### TASK REQUIREMENTS
Working line by line, output the entries below exactly as they appear.

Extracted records
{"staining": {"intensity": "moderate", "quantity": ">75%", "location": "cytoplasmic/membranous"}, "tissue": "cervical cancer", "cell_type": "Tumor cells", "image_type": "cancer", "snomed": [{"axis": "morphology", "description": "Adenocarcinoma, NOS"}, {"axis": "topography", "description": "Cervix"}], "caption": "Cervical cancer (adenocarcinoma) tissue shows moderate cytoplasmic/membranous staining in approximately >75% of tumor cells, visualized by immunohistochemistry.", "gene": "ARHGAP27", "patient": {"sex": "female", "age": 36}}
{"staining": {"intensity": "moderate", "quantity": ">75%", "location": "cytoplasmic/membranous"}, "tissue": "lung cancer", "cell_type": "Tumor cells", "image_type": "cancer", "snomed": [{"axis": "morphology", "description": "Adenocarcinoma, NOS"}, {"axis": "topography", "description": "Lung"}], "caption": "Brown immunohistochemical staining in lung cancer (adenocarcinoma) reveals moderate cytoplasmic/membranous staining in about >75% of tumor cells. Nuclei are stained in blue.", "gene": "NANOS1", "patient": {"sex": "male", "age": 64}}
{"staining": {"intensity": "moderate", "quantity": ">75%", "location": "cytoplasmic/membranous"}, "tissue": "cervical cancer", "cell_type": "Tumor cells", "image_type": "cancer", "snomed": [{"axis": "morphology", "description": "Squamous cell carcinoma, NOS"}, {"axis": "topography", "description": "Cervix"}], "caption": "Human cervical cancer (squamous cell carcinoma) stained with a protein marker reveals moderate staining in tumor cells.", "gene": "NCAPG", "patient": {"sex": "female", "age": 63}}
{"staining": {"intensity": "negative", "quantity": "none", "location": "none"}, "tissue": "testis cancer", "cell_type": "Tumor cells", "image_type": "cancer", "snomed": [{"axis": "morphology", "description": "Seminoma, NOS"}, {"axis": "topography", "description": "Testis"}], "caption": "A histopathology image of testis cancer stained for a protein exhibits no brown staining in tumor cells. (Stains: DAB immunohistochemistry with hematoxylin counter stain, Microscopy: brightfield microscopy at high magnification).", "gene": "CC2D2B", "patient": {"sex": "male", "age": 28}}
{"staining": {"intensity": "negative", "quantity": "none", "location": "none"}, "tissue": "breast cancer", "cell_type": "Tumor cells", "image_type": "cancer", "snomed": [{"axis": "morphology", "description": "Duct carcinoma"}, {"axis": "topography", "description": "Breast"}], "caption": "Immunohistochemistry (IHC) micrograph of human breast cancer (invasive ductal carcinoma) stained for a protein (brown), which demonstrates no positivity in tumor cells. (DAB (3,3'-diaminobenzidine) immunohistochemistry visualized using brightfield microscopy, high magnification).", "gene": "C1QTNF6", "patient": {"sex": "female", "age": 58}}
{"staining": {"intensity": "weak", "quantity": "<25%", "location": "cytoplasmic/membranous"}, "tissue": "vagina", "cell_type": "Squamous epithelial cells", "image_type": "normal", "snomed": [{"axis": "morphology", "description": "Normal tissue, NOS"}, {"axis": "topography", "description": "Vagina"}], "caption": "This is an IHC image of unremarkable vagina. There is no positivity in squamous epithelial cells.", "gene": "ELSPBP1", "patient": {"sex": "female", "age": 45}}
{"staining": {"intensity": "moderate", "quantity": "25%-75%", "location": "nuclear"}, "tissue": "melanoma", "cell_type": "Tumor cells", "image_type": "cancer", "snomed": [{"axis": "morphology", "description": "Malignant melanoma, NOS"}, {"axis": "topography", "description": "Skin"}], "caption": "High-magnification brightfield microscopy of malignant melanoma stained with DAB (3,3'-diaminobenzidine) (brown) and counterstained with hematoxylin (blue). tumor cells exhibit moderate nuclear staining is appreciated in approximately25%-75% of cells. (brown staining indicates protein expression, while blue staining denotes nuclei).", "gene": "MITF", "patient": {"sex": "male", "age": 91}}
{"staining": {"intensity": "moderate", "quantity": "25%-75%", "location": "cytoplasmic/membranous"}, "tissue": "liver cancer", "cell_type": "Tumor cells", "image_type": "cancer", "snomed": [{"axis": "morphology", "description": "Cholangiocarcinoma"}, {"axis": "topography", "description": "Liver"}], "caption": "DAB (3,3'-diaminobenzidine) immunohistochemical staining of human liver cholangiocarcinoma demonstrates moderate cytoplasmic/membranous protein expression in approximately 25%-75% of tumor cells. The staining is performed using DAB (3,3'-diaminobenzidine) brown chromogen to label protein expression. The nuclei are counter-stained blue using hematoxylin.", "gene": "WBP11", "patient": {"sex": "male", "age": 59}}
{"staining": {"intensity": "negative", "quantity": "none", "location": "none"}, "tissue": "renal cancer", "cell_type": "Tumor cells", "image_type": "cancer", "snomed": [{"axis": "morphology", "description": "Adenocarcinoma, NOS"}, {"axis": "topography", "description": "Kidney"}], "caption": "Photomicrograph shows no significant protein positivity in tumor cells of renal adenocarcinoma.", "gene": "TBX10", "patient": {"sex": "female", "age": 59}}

### COMPLETED EXERCISE
{"staining": {"intensity": "moderate", "quantity": ">75%", "location": "cytoplasmic/membranous"}, "tissue": "cervical cancer", "cell_type": "Tumor cells", "image_type": "cancer", "snomed": [{"axis": "morphology", "description": "Adenocarcinoma, NOS"}, {"axis": "topography", "description": "Cervix"}], "caption": "Cervical cancer (adenocarcinoma) tissue shows moderate cytoplasmic/membranous staining in approximately >75% of tumor cells, visualized by immunohistochemistry.", "gene": "ARHGAP27", "patient": {"sex": "female", "age": 36}}
{"staining": {"intensity": "moderate", "quantity": ">75%", "location": "cytoplasmic/membranous"}, "tissue": "lung cancer", "cell_type": "Tumor cells", "image_type": "cancer", "snomed": [{"axis": "morphology", "description": "Adenocarcinoma, NOS"}, {"axis": "topography", "description": "Lung"}], "caption": "Brown immunohistochemical staining in lung cancer (adenocarcinoma) reveals moderate cytoplasmic/membranous staining in about >75% of tumor cells. Nuclei are stained in blue.", "gene": "NANOS1", "patient": {"sex": "male", "age": 64}}
{"staining": {"intensity": "moderate", "quantity": ">75%", "location": "cytoplasmic/membranous"}, "tissue": "cervical cancer", "cell_type": "Tumor cells", "image_type": "cancer", "snomed": [{"axis": "morphology", "description": "Squamous cell carcinoma, NOS"}, {"axis": "topography", "description": "Cervix"}], "caption": "Human cervical cancer (squamous cell carcinoma) stained with a protein marker reveals moderate staining in tumor cells.", "gene": "NCAPG", "patient": {"sex": "female", "age": 63}}
{"staining": {"intensity": "negative", "quantity": "none", "location": "none"}, "tissue": "testis cancer", "cell_type": "Tumor cells", "image_type": "cancer", "snomed": [{"axis": "morphology", "description": "Seminoma, NOS"}, {"axis": "topography", "description": "Testis"}], "caption": "A histopathology image of testis cancer stained for a protein exhibits no brown staining in tumor cells. (Stains: DAB immunohistochemistry with hematoxylin counter stain, Microscopy: brightfield microscopy at high magnification).", "gene": "CC2D2B", "patient": {"sex": "male", "age": 28}}
{"staining": {"intensity": "negative", "quantity": "none", "location": "none"}, "tissue": "breast cancer", "cell_type": "Tumor cells", "image_type": "cancer", "snomed": [{"axis": "morphology", "description": "Duct carcinoma"}, {"axis": "topography", "description": "Breast"}], "caption": "Immunohistochemistry (IHC) micrograph of human breast cancer (invasive ductal carcinoma) stained for a protein (brown), which demonstrates no positivity in tumor cells. (DAB (3,3'-diaminobenzidine) immunohistochemistry visualized using brightfield microscopy, high magnification).", "gene": "C1QTNF6", "patient": {"sex": "female", "age": 58}}
{"staining": {"intensity": "weak", "quantity": "<25%", "location": "cytoplasmic/membranous"}, "tissue": "vagina", "cell_type": "Squamous epithelial cells", "image_type": "normal", "snomed": [{"axis": "morphology", "description": "Normal tissue, NOS"}, {"axis": "topography", "description": "Vagina"}], "caption": "This is an IHC image of unremarkable vagina. There is no positivity in squamous epithelial cells.", "gene": "ELSPBP1", "patient": {"sex": "female", "age": 45}}
{"staining": {"intensity": "moderate", "quantity": "25%-75%", "location": "nuclear"}, "tissue": "melanoma", "cell_type": "Tumor cells", "image_type": "cancer", "snomed": [{"axis": "morphology", "description": "Malignant melanoma, NOS"}, {"axis": "topography", "description": "Skin"}], "caption": "High-magnification brightfield microscopy of malignant melanoma stained with DAB (3,3'-diaminobenzidine) (brown) and counterstained with hematoxylin (blue). tumor cells exhibit moderate nuclear staining is appreciated in approximately25%-75% of cells. (brown staining indicates protein expression, while blue staining denotes nuclei).", "gene": "MITF", "patient": {"sex": "male", "age": 91}}
{"staining": {"intensity": "moderate", "quantity": "25%-75%", "location": "cytoplasmic/membranous"}, "tissue": "liver cancer", "cell_type": "Tumor cells", "image_type": "cancer", "snomed": [{"axis": "morphology", "description": "Cholangiocarcinoma"}, {"axis": "topography", "description": "Liver"}], "caption": "DAB (3,3'-diaminobenzidine) immunohistochemical staining of human liver cholangiocarcinoma demonstrates moderate cytoplasmic/membranous protein expression in approximately 25%-75% of tumor cells. The staining is performed using DAB (3,3'-diaminobenzidine) brown chromogen to label protein expression. The nuclei are counter-stained blue using hematoxylin.", "gene": "WBP11", "patient": {"sex": "male", "age": 59}}
{"staining": {"intensity": "negative", "quantity": "none", "location": "none"}, "tissue": "renal cancer", "cell_type": "Tumor cells", "image_type": "cancer", "snomed": [{"axis": "morphology", "description": "Adenocarcinoma, NOS"}, {"axis": "topography", "description": "Kidney"}], "caption": "Photomicrograph shows no significant protein positivity in tumor cells of renal adenocarcinoma.", "gene": "TBX10", "patient": {"sex": "female", "age": 59}}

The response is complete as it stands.